Plantings of hibiscus, mangos, ginger, bananas, guavas, citrus and vanilla provide shade for the seedling coffee bushes and an alternative source of income for farmers. 

Along with Samoan citrus honey, these crops are used in some of the 37 teas on the cafe menu, its honey ginger lemon tonic drink, and in the Crofskey’s OK! Bottling Company fruit nectars. 

The nectars — think fruit smoothie minus the milk —  are served ‘neat’, or converted into a smoothie with the addition of ice cream, and sell in more than 35 city cafes.

Crofskey says as supplies increase the goal is to market Samoan honey as a premium packaged product that remains liquid at room temperature, even in cold Christchurch winters. “That makes it a really useful product in a busy cafe like this, because it doesn’t crystallise.”

The Crofskeys’ most recent venture, the Golden Panther Tea Company, produces blended teas in collectable matchboxes (two teabags per box, one to drink in the cafe, the other to take home).

Artwork on the boxed sets ranges from pictures of Christchurch buildings lost in the quakes to photos of the royal family, and Crofskey hopes they catch on. “The idea is to introduce people to different types of tea.”

He ruefully admits they learned a hard lesson about diversification when they lost half a tonne of citrus honey and company stocks of fruit nectar in the quakes: now excess OK! stock is stored offsite. 

But there have been positive outcomes too.  “Apart from taking everything away from us the earthquakes offered us, that opportunity to build some really strong stories into C1 that enable our customers to engage with us in different ways. We have customers who are into what we do in Samoa and we have others that like that we are environmentally aware.”

The marriage of cafe, video store and art house cinema sounds like a match made in heaven, and it came about after Crofskey bumped into Alice in Videoland founder Paul Stewart at a meeting of High St business owners.  Alice in Videoland has been a CBD fixture for more than quarter of a century, and the idea of introducing a cafe to the Post Office building came from one of Stewart’s staff during a get together in the Addington Coffee Co-op, a highly successful cafe that did a lot to revive a run-down area of town. 
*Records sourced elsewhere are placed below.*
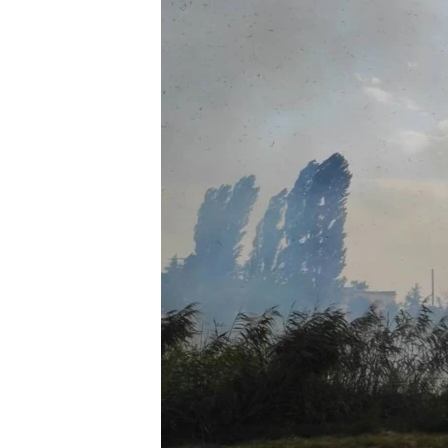
ПОБЕДИТЕЛЕЙ НЕ СУДЯТ?
КРЫМ.НЕПОКОРЕННЫЙ
ELIFBE
УКРАИНСКАЯ ПРОБЛЕМА КРЫМА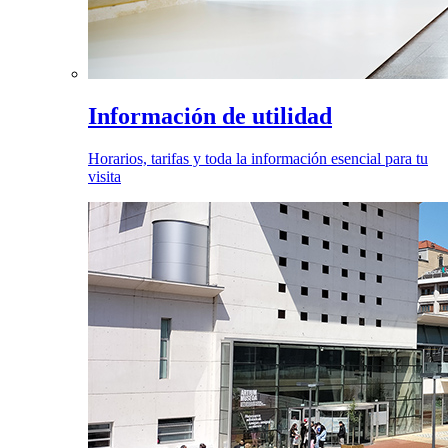
Información de utilidad
Horarios, tarifas y toda la información esencial para tu
visita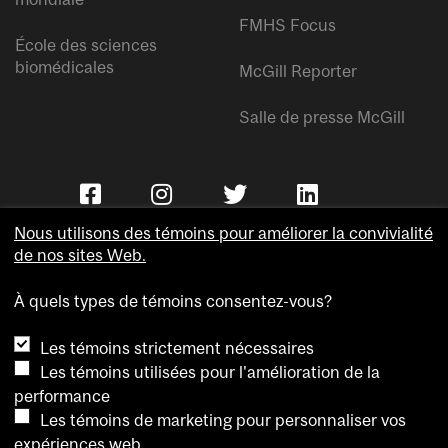
FMHS Focus
École des sciences
biomédicales
McGill Reporter
Salle de presse McGill
Nous utilisons des témoins pour améliorer la convivialité
de nos sites Web.
À quels types de témoins consentez-vous?
Copyright © Université McGill.
Les témoins strictement nécessaires
Accessibilité
Les témoins utilisées pour l'amélioration de la
Confidentialité
performance
Avis sur les témoins
Les témoins de marketing pour personnaliser vos
expériences web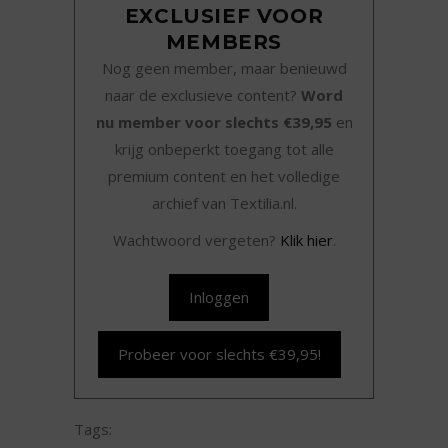
EXCLUSIEF VOOR
MEMBERS
Nog geen member, maar benieuwd
naar de exclusieve content?
Word
nu member voor slechts €39,95
en
krijg onbeperkt toegang tot alle
premium content en het volledige
archief van Textilia.nl.
Wachtwoord vergeten?
Klik hier
.
Inloggen
Probeer voor slechts €39,95!
Tags: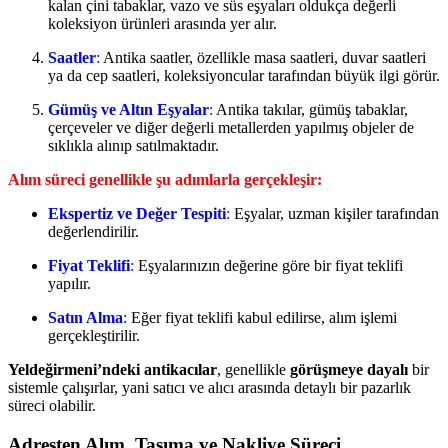
kalan çini tabaklar, vazo ve süs eşyaları oldukça değerli
koleksiyon ürünleri arasında yer alır.
Saatler
:
Antika saatler, özellikle masa saatleri, duvar saatleri
ya da cep saatleri, koleksiyoncular tarafından büyük ilgi görür.
Gümüş ve Altın Eşyalar
:
Antika takılar, gümüş tabaklar,
çerçeveler ve diğer değerli metallerden yapılmış objeler de
sıklıkla alınıp satılmaktadır.
Alım süreci genellikle şu adımlarla gerçekleşir:
Ekspertiz ve Değer Tespiti
:
Eşyalar, uzman kişiler tarafından
değerlendirilir.
Fiyat Teklifi
:
Eşyalarınızın değerine göre bir fiyat teklifi
yapılır.
Satın Alma
:
Eğer fiyat teklifi kabul edilirse, alım işlemi
gerçekleştirilir.
Yeldeğirmeni’ndeki antikacılar
, genellikle
görüşmeye dayalı
bir
sistemle çalışırlar, yani satıcı ve alıcı arasında detaylı bir pazarlık
süreci olabilir.
Adresten Alım, Taşıma ve Nakliye Süreci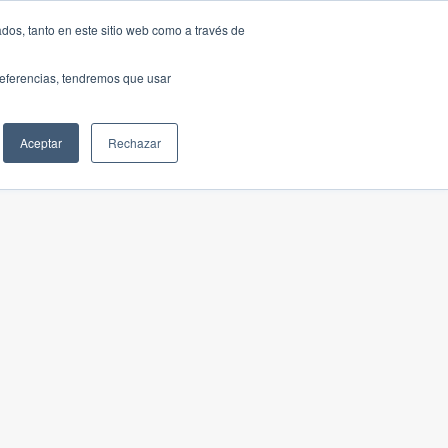
dos, tanto en este sitio web como a través de
preferencias, tendremos que usar
Aceptar
Rechazar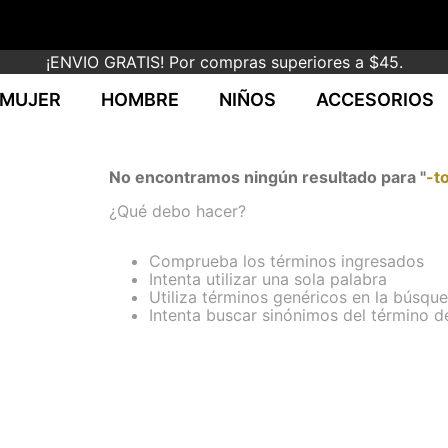
¡ENVIO GRATIS! Por compras superiores a $45.
MUJER
HOMBRE
NIÑOS
ACCESORIOS
No encontramos ningún resultado para "
-t
¿Qué debo hacer?
Comprueba los términos ingresados
Intenta utilizar una sola palabra
Utiliza términos genéricos en la búsqu
Intenta buscar sinónimos del término 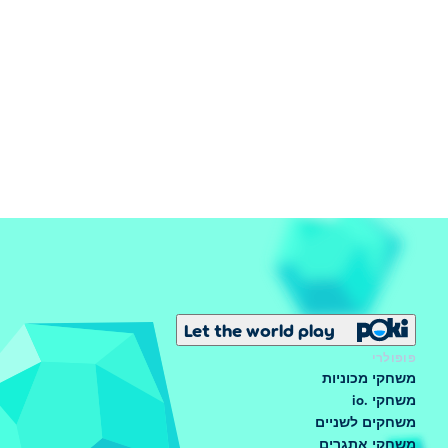
Let the world play
פופולרי
משחקי מכוניות
משחקי .io
משחקים לשניים
משחקי אתגרים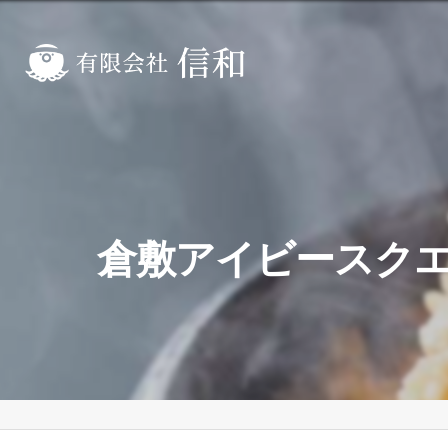
倉敷アイビースク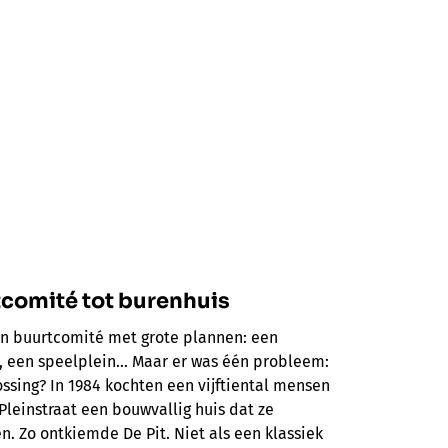
tcomité tot burenhuis
een buurtcomité met grote plannen: een
n, een speelplein… Maar er was één probleem:
ssing? In 1984 kochten een vijftiental mensen
Pleinstraat een bouwvallig huis dat ze
. Zo ontkiemde De Pit. Niet als een klassiek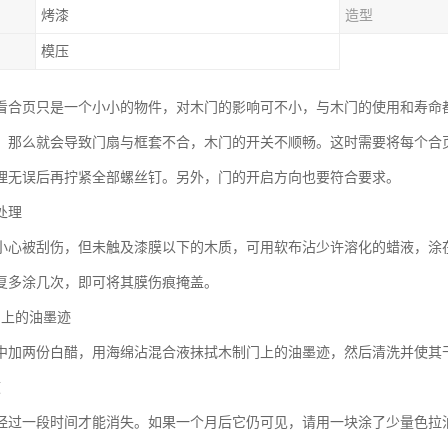
烤漆
造型
模压
看合页只是一个小小的物件，对木门的影响可不小，与木门的使用和寿命
，那么就会导致门扇与框套不合，木门的开关不顺畅。这时需要将每个合
理无误后再拧紧全部螺丝钉。另外，门的开启方向也要符合要求。
处理
小心被刮伤，但未触及漆膜以下的木质，可用软布沾少许溶化的蜡液，涂
复多涂几次，即可将其膜伤痕掩盖。
门上的油墨迹
中加两份白醋，用海绵沾混合液抹拭木制门上的油墨迹，然后清洗并使其
痕
经过一段时间才能消失。如果一个月后它仍可见，请用一块涂了少量色拉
The Crofskeys had been looking for new premises and Crofskey says they seriously considered moving to Sydney, London or New York. “We were so close to doing that because the idea of reopening here was frightening. The idea of doing it overseas was equally frightening, but at least with thousands of people pouring out of the subway in London you’d have a definite market.”

Crofskey couldn’t believe his luck when Stewart offered to shift his video store operation to the back of the Post Office building, giving C1 the prime 

front-of- house spot, with the upper floors leased as offices and to The Physics Room art gallery.  

Stewart’s son Jeremy had run an art school in Taiwan for 15 years, but when he heard C1 was to become a tenant, he returned home to take over Alice in Videoland and open the 38-seat Alice Cinematheque movie theatre.

“[Sam and I] are both on the same page. We both have long hours and high standards and we know it’s all about the experience that the customer has. We know there are other options in Christchurch for films and cafes, so we need to do it better than anyone else.”

Being right on the edge of the red zone, surrounded by empty sections, damaged buildings, and demolition work, the challenge has been to make the businesses a destination in their own right.

Crofskey says C1 always attracted a wide demographic of loyal customers — polytech students, suits, shoppers, locals and tourists — and that continues to be the case. “That’s proven by the way customers have returned. All these people here today weren’t walking by; they came here on purpose.”

He sees parallels between quake-battered Christchurch and Eastern Europe after the fall of the Berlin Wall. “If you go to Berlin the creativity is really flowing through the streets. You can see the scars, and it’s sad, but you see the people going along with their lives amongst it all and you see the hope and optimism of having been at rock bottom. Christchurch is so munted, this is an opportunity for places like C1 to really shine.”